In Geneva in December numbers were agreed in a multilateral context with the objective of ending the banana dispute and agreeing an approach that would resolve an EU, Latin American and ACP stand-off on tariff reductions on products including rum, rice and sugar.

At that time Europe agreed in the context of any final agreement in the Doha round to cut its Most Favoured Nation import tariff on bananas in stages, from the rate of €176 per tonne to €114 per tonne by 2017.  Then the EC said that the agreement was a stable solution in the interest of all parties and would help pave the way for a successful Doha Round.

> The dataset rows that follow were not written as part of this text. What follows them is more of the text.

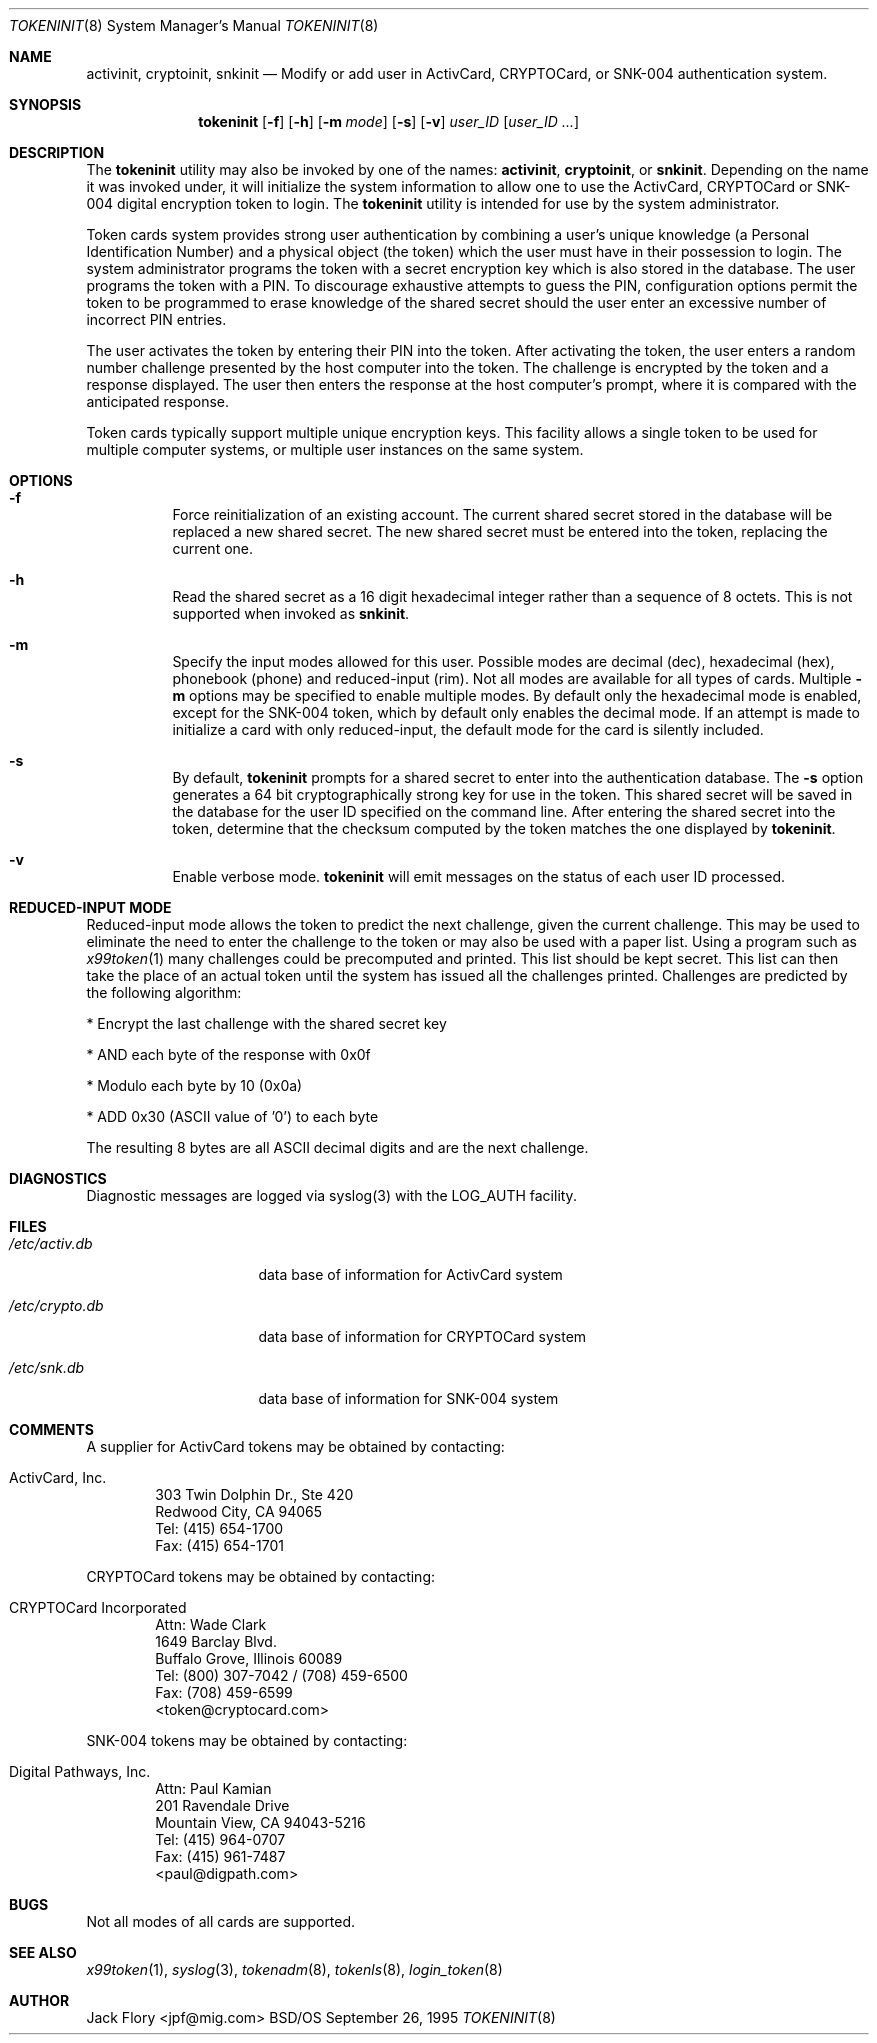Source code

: .\"	BSDI tokeninit.8,v 1.3 1997/01/16 03:23:11 bostic Exp
.\"
.\" Copyright (c) 1995, Migration Associates Corporation. All rights reserved.
.\" The Berkeley Software Design Inc. software License Agreement specifies
.\" the terms and conditions for redistribution.
.\"
.\"
.Dd September 26, 1995
.Dt TOKENINIT 8
.Os BSD/OS
.Sh NAME
.Nm activinit , cryptoinit , snkinit
.Nd Modify or add user in ActivCard, CRYPTOCard, or SNK-004 authentication system.
.Sh SYNOPSIS
.Nm tokeninit
.Op Fl f
.Op Fl h
.Op Fl m Ar mode
.Op Fl s
.Op Fl v
.Ar user_ID
.Op Ar user_ID ...
.Sh DESCRIPTION
.Pp
The
.Nm tokeninit
utility may also be invoked by one of the names:
.Nm activinit , cryptoinit ,
or
.Nm snkinit .
Depending on the name it was invoked under, it will
initialize the system information to allow one to use the
ActivCard, CRYPTOCard or SNK-004 digital encryption token to login.
The
.Nm tokeninit
utility is intended for use by the system administrator.
.Pp
Token cards system provides strong user authentication by combining a user's
unique knowledge (a Personal Identification Number) and a physical object
(the token) which the user must have in their possession to login.
The system administrator programs the token with a secret encryption key 
which is also stored in the database.  The user programs the token with
a PIN.  To discourage exhaustive attempts to guess the PIN,
configuration options permit the token to be programmed
to erase knowledge of the shared secret should the user enter
an excessive number of incorrect PIN entries.
.Pp
The user activates the token by entering their PIN into the token.
After activating the token, the user enters a random number challenge
presented by the host computer into the token.  The challenge is encrypted by
the token and a response displayed.  The user then enters the 
response at the host computer's prompt, where it is compared with the
anticipated response.
.Pp
Token cards typically support multiple unique encryption keys.
This facility allows a single token to be used for multiple computer
systems, or multiple user instances on the same system.
.Sh OPTIONS
.Bl -hang
.It Fl f
Force reinitialization of an existing account.
The current shared secret stored in the database will be replaced a new
shared secret.
The new shared secret must be entered into the token,
replacing the current one.
.It Fl h
Read the shared secret as a 16 digit hexadecimal integer rather than
a sequence of 8 octets.
This is not supported when invoked as
.Nm snkinit .
.It Fl m
Specify the input modes allowed for this user.  Possible modes are
decimal (dec), hexadecimal (hex), phonebook (phone) and reduced-input (rim).
Not all modes are available for all types of cards.  Multiple
.Fl m
options may be specified to enable multiple modes.
By default only the hexadecimal mode is enabled, except for the SNK-004
token, which by default only enables the decimal mode.
If an attempt is made to initialize a card with only reduced-input, the
default mode for the card is silently included.
.It Fl s
By default,
.Nm tokeninit
prompts for a shared secret to enter into the authentication database.
The
.Fl s 
option generates a 64 bit cryptographically strong key for use in the token.
This shared secret will be saved
in the database for the user ID specified on the command line.
After entering the shared secret into the token,
determine that the checksum computed
by the token matches the one displayed by
.Nm tokeninit .
.It Fl v
Enable verbose mode.
.Nm tokeninit
will emit messages on the status of each user ID processed.
.El
.Sh REDUCED-INPUT MODE
Reduced-input mode allows the token to predict the next challenge,
given the current challenge.  This may be used to eliminate the need
to enter the challenge to the token or may also be used with a paper list.
Using a program such as
.Xr x99token 1
many challenges could be precomputed and printed.  This list should be
kept secret.  This list can then take the place of an actual token until
the system has issued all the challenges printed.
Challenges are predicted by the following algorithm:
.nf
.sp
* Encrypt the last challenge with the shared secret key

* AND each byte of the response with 0x0f

* Modulo each byte by 10 (0x0a)

* ADD 0x30 (ASCII value of '0') to each byte
.fi
.sp
The resulting 8 bytes are all ASCII decimal digits and are the next challenge.
.Sh DIAGNOSTICS
Diagnostic messages are logged via syslog(3) with the LOG_AUTH facility.
.Sh FILES
.Bl -tag -width xetcxcrypto.db
.It Pa /etc/activ.db
data base of information for ActivCard system
.It Pa /etc/crypto.db
data base of information for CRYPTOCard system
.It Pa /etc/snk.db
data base of information for SNK-004 system
.El
.Sh COMMENTS
A supplier for
ActivCard tokens may be obtained by contacting:
.Pp
.Bl -inset -offset indent
.It ActivCard, Inc.
.br
303 Twin Dolphin Dr., Ste 420
.br
Redwood City, CA 94065
.br
Tel: (415) 654-1700
.br
Fax: (415) 654-1701
.El
.Pp
CRYPTOCard tokens may be obtained by contacting:
.Pp
.Bl -inset -offset indent
.It CRYPTOCard Incorporated
.br
Attn: Wade Clark
.br
1649 Barclay Blvd.
.br
Buffalo Grove, Illinois 60089
.br
Tel: (800) 307-7042 / (708) 459-6500
.br
Fax: (708) 459-6599
.br
<token@cryptocard.com>
.El
.Pp
SNK-004 tokens may be obtained by contacting:
.Bl -inset -offset indent
.It Digital Pathways, Inc.
.br
Attn: Paul Kamian
.br
201 Ravendale Drive
.br
Mountain View, CA  94043-5216
.br
Tel: (415) 964-0707
.br
Fax: (415) 961-7487
.br
<paul@digpath.com>
.El
.Sh BUGS
Not all modes of all cards are supported.
.Pp
.Sh SEE ALSO
.Xr x99token 1 ,
.Xr syslog 3 ,
.Xr tokenadm 8 ,
.Xr tokenls 8 ,
.Xr login_token 8
.Sh AUTHOR
Jack Flory <jpf@mig.com>
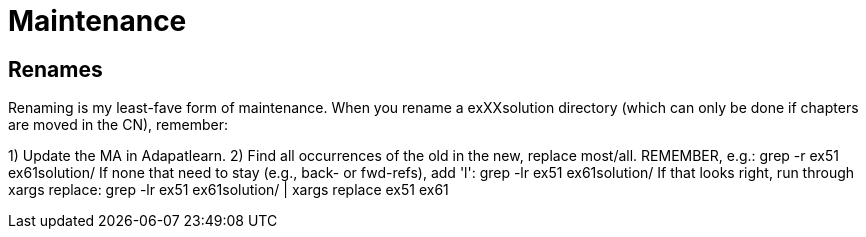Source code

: = Maintenance

== Renames

Renaming is my least-fave form of maintenance.
When you rename a exXXsolution directory (which can only
be done if chapters are moved in the CN), remember:

1) Update the MA in Adapatlearn.
2) Find all occurrences of the old in the new, replace most/all. 
	REMEMBER, e.g.:
	grep -r ex51 ex61solution/
	If none that need to stay (e.g., back- or fwd-refs), add 'l':
	grep -lr ex51 ex61solution/ 
	If that looks right, run through xargs replace:
	grep -lr ex51 ex61solution/ | xargs replace ex51 ex61
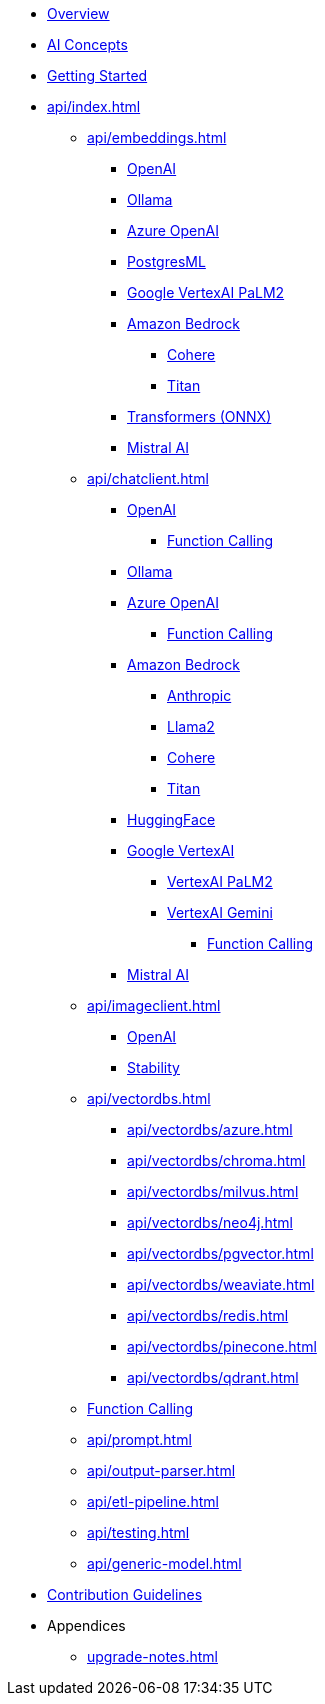* xref:index.adoc[Overview]
* xref:concepts.adoc[AI Concepts]
* xref:getting-started.adoc[Getting Started]
* xref:api/index.adoc[]
** xref:api/embeddings.adoc[]
*** xref:api/embeddings/openai-embeddings.adoc[OpenAI]
*** xref:api/embeddings/ollama-embeddings.adoc[Ollama]
*** xref:api/embeddings/azure-openai-embeddings.adoc[Azure OpenAI]
*** xref:api/embeddings/postgresml-embeddings.adoc[PostgresML]
*** xref:api/embeddings/vertexai-embeddings.adoc[Google VertexAI PaLM2]
*** xref:api/bedrock.adoc[Amazon Bedrock]
**** xref:api/embeddings/bedrock-cohere-embedding.adoc[Cohere]
**** xref:api/embeddings/bedrock-titan-embedding.adoc[Titan]
*** xref:api/embeddings/onnx.adoc[Transformers (ONNX)]
*** xref:api/embeddings/mistralai-embeddings.adoc[Mistral AI]
** xref:api/chatclient.adoc[]
*** xref:api/clients/openai-chat.adoc[OpenAI]
**** xref:api/clients/functions/openai-chat-functions.adoc[Function Calling]
*** xref:api/clients/ollama-chat.adoc[Ollama]
*** xref:api/clients/azure-openai-chat.adoc[Azure OpenAI]
**** xref:api/clients/functions/azure-open-ai-chat-functions.adoc[Function Calling]
*** xref:api/bedrock-chat.adoc[Amazon Bedrock]
**** xref:api/clients/bedrock/bedrock-anthropic.adoc[Anthropic]
**** xref:api/clients/bedrock/bedrock-llama2.adoc[Llama2]
**** xref:api/clients/bedrock/bedrock-cohere.adoc[Cohere]
**** xref:api/clients/bedrock/bedrock-titan.adoc[Titan]
*** xref:api/clients/huggingface.adoc[HuggingFace]
*** xref:api/clients/google-vertexai.adoc[Google VertexAI]
**** xref:api/clients/vertexai-palm2-chat.adoc[VertexAI PaLM2 ]
**** xref:api/clients/vertexai-gemini-chat.adoc[VertexAI Gemini]
***** xref:api/clients/functions/vertexai-gemini-chat-functions.adoc[Function Calling]
*** xref:api/clients/mistralai-chat.adoc[Mistral AI]
** xref:api/imageclient.adoc[]
*** xref:api/clients/image/openai-image.adoc[OpenAI]
*** xref:api/clients/image/stabilityai-image.adoc[Stability]
** xref:api/vectordbs.adoc[]
*** xref:api/vectordbs/azure.adoc[]
*** xref:api/vectordbs/chroma.adoc[]
*** xref:api/vectordbs/milvus.adoc[]
*** xref:api/vectordbs/neo4j.adoc[]
*** xref:api/vectordbs/pgvector.adoc[]
*** xref:api/vectordbs/weaviate.adoc[]
*** xref:api/vectordbs/redis.adoc[]
*** xref:api/vectordbs/pinecone.adoc[]
*** xref:api/vectordbs/qdrant.adoc[]
** xref:api/functions.adoc[Function Calling]
** xref:api/prompt.adoc[]
** xref:api/output-parser.adoc[]
** xref:api/etl-pipeline.adoc[]
** xref:api/testing.adoc[]
** xref:api/generic-model.adoc[]
* xref:contribution-guidelines.adoc[Contribution Guidelines]
* Appendices
** xref:upgrade-notes.adoc[]
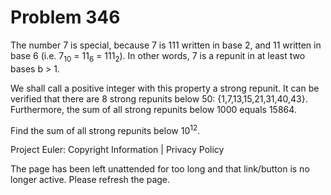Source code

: *   Problem 346

   The number 7 is special, because 7 is 111 written in base 2, and 11
   written in base 6
   (i.e. 7_10 = 11_6 = 111_2). In other words, 7 is a repunit in at least two
   bases b > 1.

   We shall call a positive integer with this property a strong repunit. It
   can be verified that there are 8 strong repunits below 50:
   {1,7,13,15,21,31,40,43}.
   Furthermore, the sum of all strong repunits below 1000 equals 15864.

   Find the sum of all strong repunits below 10^12.

   Project Euler: Copyright Information | Privacy Policy

   The page has been left unattended for too long and that link/button is no
   longer active. Please refresh the page.
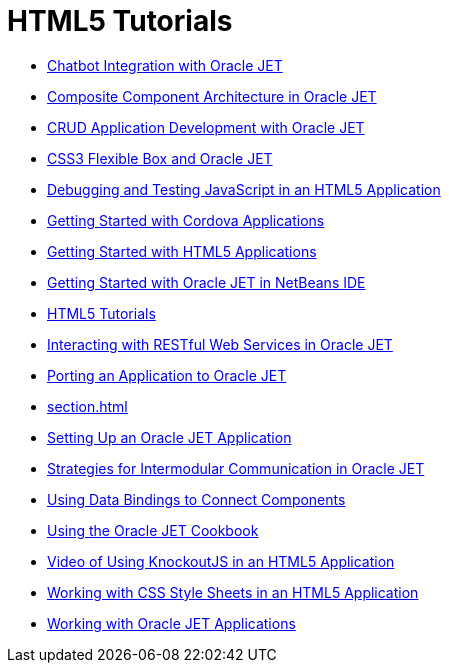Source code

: // 
//     Licensed to the Apache Software Foundation (ASF) under one
//     or more contributor license agreements.  See the NOTICE file
//     distributed with this work for additional information
//     regarding copyright ownership.  The ASF licenses this file
//     to you under the Apache License, Version 2.0 (the
//     "License"); you may not use this file except in compliance
//     with the License.  You may obtain a copy of the License at
// 
//       http://www.apache.org/licenses/LICENSE-2.0
// 
//     Unless required by applicable law or agreed to in writing,
//     software distributed under the License is distributed on an
//     "AS IS" BASIS, WITHOUT WARRANTIES OR CONDITIONS OF ANY
//     KIND, either express or implied.  See the License for the
//     specific language governing permissions and limitations
//     under the License.
//

= HTML5 Tutorials
:jbake-type: tutorial
:jbake-tags: tutorials
:markup-in-source: verbatim,quotes,macros
:jbake-status: published
:icons: font
:toc: left
:toc-title:
:description: HTML5 Tutorials

- link:ojet-chatbot.html[Chatbot Integration with Oracle JET]
- link:ojet-cca.html[Composite Component Architecture in Oracle JET]
- link:ojet-crud.html[CRUD Application Development with Oracle JET]
- link:ojet-flex.html[CSS3 Flexible Box and Oracle JET]
- link:html5-js-support.html[Debugging and Testing JavaScript in an HTML5 Application]
- link:cordova-gettingstarted.html[Getting Started with Cordova Applications]
- link:html5-gettingstarted.html[Getting Started with HTML5 Applications]
- link:ojet-gettingstarted.html[Getting Started with Oracle JET in NetBeans IDE]
- link:index.html[HTML5 Tutorials]
- link:ojet-rest.html[Interacting with RESTful Web Services in Oracle JET]
- link:ojet-porting.html[Porting an Application to Oracle JET]
- link:section.html[]
- link:ojet-settingup.html[Setting Up an Oracle JET Application]
- link:ojet-intermodular.html[Strategies for Intermodular Communication in Oracle JET]
- link:ojet-databinding.html[Using Data Bindings to Connect Components]
- link:ojet-cookbook.html[Using the Oracle JET Cookbook]
- link:html5-knockout-screencast.html[Video of Using KnockoutJS in an HTML5 Application]
- link:html5-editing-css.html[Working with CSS Style Sheets in an HTML5 Application]
- link:ojet-working.html[Working with Oracle JET Applications]



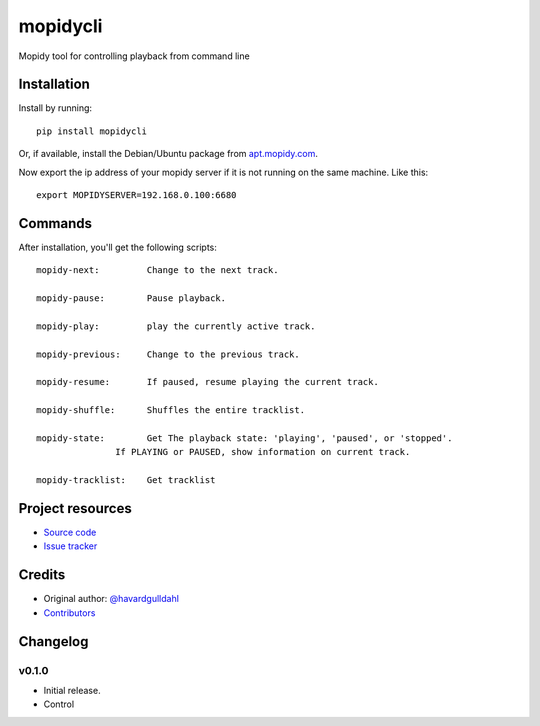 ****************************
mopidycli
****************************

.. image:: https://img.shields.io/pypi/v/mopidycli.svg?style=flat
    :target: https://pypi.python.org/pypi/mopidycli/
    :alt: Latest PyPI version

.. image:: https://img.shields.io/pypi/dm/mopidycli.svg?style=flat
    :target: https://pypi.python.org/pypi/mopidycli/
    :alt: Number of PyPI downloads

.. image:: https://img.shields.io/travis/havardgulldahl/mopidycli/master.svg?style=flat
    :target: https://travis-ci.org/havardgulldahl/mopidycli
    :alt: Travis CI build status

.. image:: https://img.shields.io/coveralls/havardgulldahl/mopidycli/master.svg?style=flat
   :target: https://coveralls.io/r/havardgulldahl/mopidycli
   :alt: Test coverage

Mopidy tool for controlling playback from command line


Installation
============

Install by running::

    pip install mopidycli

Or, if available, install the Debian/Ubuntu package from `apt.mopidy.com
<http://apt.mopidy.com/>`_.


Now export the ip address of your mopidy server if it is not running on the same machine.
Like this::

    export MOPIDYSERVER=192.168.0.100:6680

Commands
========

After installation, you'll get the following scripts::

    mopidy-next:	 Change to the next track.

    mopidy-pause:	 Pause playback.

    mopidy-play:	 play the currently active track.

    mopidy-previous:	 Change to the previous track.

    mopidy-resume:	 If paused, resume playing the current track.

    mopidy-shuffle:	 Shuffles the entire tracklist.

    mopidy-state:	 Get The playback state: 'playing', 'paused', or 'stopped'.
                   If PLAYING or PAUSED, show information on current track.

    mopidy-tracklist:	 Get tracklist

Project resources
=================

- `Source code <https://github.com/havardgulldahl/mopidy-commandline>`_
- `Issue tracker <https://github.com/havardgulldahl/mopidy-commandline/issues>`_


Credits
=======

- Original author: `@havardgulldahl <https://github.com/havardgulldahl>`_
- `Contributors <https://github.com/havardgulldahl/mopidy-commandline/graphs/contributors>`_


Changelog
=========

v0.1.0
----------------------------------------

- Initial release.
- Control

Europe will of course argue this was separate deal and with some justification that the Caribbean has and is being given time to adjust to such preference erosion, that it has made available financial support albeit through the painfully slow and bureaucratic mechanism of the European Development Fund, and that the Caribbean has to make regional integration work and must take advantage of newer trade opportunities.
However, this is missing the bigger political point. At a time of significant change in global trade, the actions of European trade negotiators are losing for Europe the Caribbean’s support despite there being a continuing propensity at a personal level for those in the region to want to relate. European politicians and officials do not hear what the Caribbean is really thinking because the region is for the most part too polite and on occasions too acquiescent and silent. But the reality is there is in the Caribbean a turning away from Europe towards newer partners who are more empathetic, whose thinking and world vision is closer to that of the region, who are there for the long term, can offer support more rapidly, who implement what they promise and do so in a manner that is less conditional and bureaucratic. These are partners who have seen geostrategic value in a strong relationship and are prepared at the highest levels to visit and receive Caribbean leaders.

Political Europe at the level of its member states should be thinking much harder about the Caribbean and the longer term implications of a process that has allowed officials in the European Commission and in capitals to determine the most important aspects of policy towards a region considered by most politicians as too complicated and containing too many small and sometimes mendacious and difficult nations.

This process of downgrading has occurred in all European capitals and has resulted in the Caribbean feeling that there is not just a lack of interest but an absence of respect by officials who believe that Caribbean is largely irrelevant and somehow has no other options.

Contrast this with the growing and real role being played by China, Venezuela and in time India, and link this to a future world in which the US and China cannot agree. This is not an argument against the region’s changing relationships – such change is on the whole beneficial – but to suggest that if Spain really wants to cement a European role it should think strategically and politically about how Europe can better respond to the nations of Cariforum and how to offset the broader impact of what is being negotiated on trade.